De um lado, o amor, de outro, a guerra. De um lado, a poesia, de outro, o sangue e a violência. O filme Cartas da Guerra, do cineasta português Ivo M. Ferreira, se nutre desses contrastes o tempo todo.


O que a imagem nos mostra é um acampamento de guerra, ações, confrontos.

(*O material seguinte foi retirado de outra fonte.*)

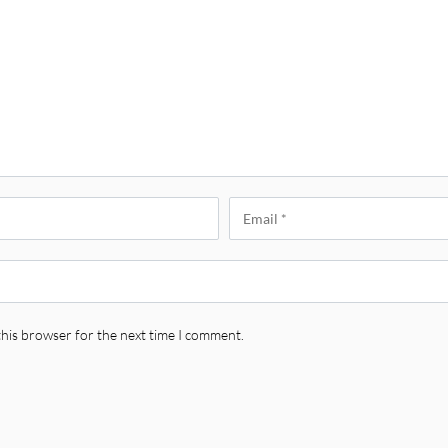
this browser for the next time I comment.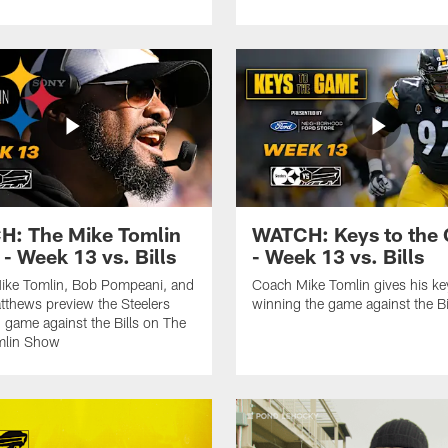
: The Mike Tomlin
WATCH: Keys to the
- Week 13 vs. Bills
- Week 13 vs. Bills
ike Tomlin, Bob Pompeani, and
Coach Mike Tomlin gives his ke
tthews preview the Steelers
winning the game against the Bi
game against the Bills on The
mlin Show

O personagem António (Miguel Neves), convocado como médico pelo exército português, para atuar na guerra colonial de Angola, cuidando de feridos. Triste e solitário, ele escreve cartas e um romance e tem com um superior hierárquico um ponto de contato intelectual, alimentado por conversas, ao jogo de xadrez. O que mais se vê, no entanto, são soldados vivendo o cotidiano embrutecedor da guerra.


Se as imagens, maravilhosas em preto e branco, nos mostram a guerra, o áudio é pleno de amor e poesia. Lindas cartas de amor apaixonado, poético, se sucedem ao longo do filme. Amo-te em tudo e sempre é uma das coisas mais repetidas nas cartas, que exploram literariamente a ausência da amada, da casa, dos pequenos prazeres da vida. É António escrevendo à sua esposa, a quem ele é fiel e de quem é sinceramente apaixonado. Mas ele está irremediavelmente longe da mulher amada, já grávida, e da filha que ele não poderá ver nascer, nem embalar, para seu desespero. De 1971 a 1973, ele escreve cartas de amor permanentemente, recebe as respostas que a gente não ouve, nem vê. E começa a escrever um romance. É o que o motiva a sobreviver.

O contraste entre as belas mas terríveis imagens da guerra e a pureza de sentimentos do médico, aspirante a escritor, em suas cartas, produz uma espécie de curto-circuito entre a beleza do amor e a violência sem sentido de uma guerra colonial brutal. O impasse entre o desejo pelas coisas simples e cheias de humanidade e o horror do sangue jorrado em vão e da morte sem sentido, tese e antítese a clamar por uma síntese, que não virá.


O que Cartas da Guerra nos mostra é a angustiante espera, a vida que se põe em suspensão e na incerteza. Só o amor para sustentar tal espera. Para além do sentimento, há a força das palavras, essencial para significar a vida e tudo o que acontece. A literatura como elemento de salvação.


Cartas da Guerra, o filme de Ivo Ferreira, baseado na obra de António Lobos Antunes, é um filme de guerra belo, poético, amoroso. Não se dirige a uma racionalidade pacifista, mas às emoções que a guerra cria ou suprime. Mostra o contraste entre a vida de dentro e de fora da guerra, vivido por um ser humano sensível, capaz de colocar em palavras, bem escolhidas e encadeadas, a expressão de sentimentos de uma quadra decisiva da sua existência.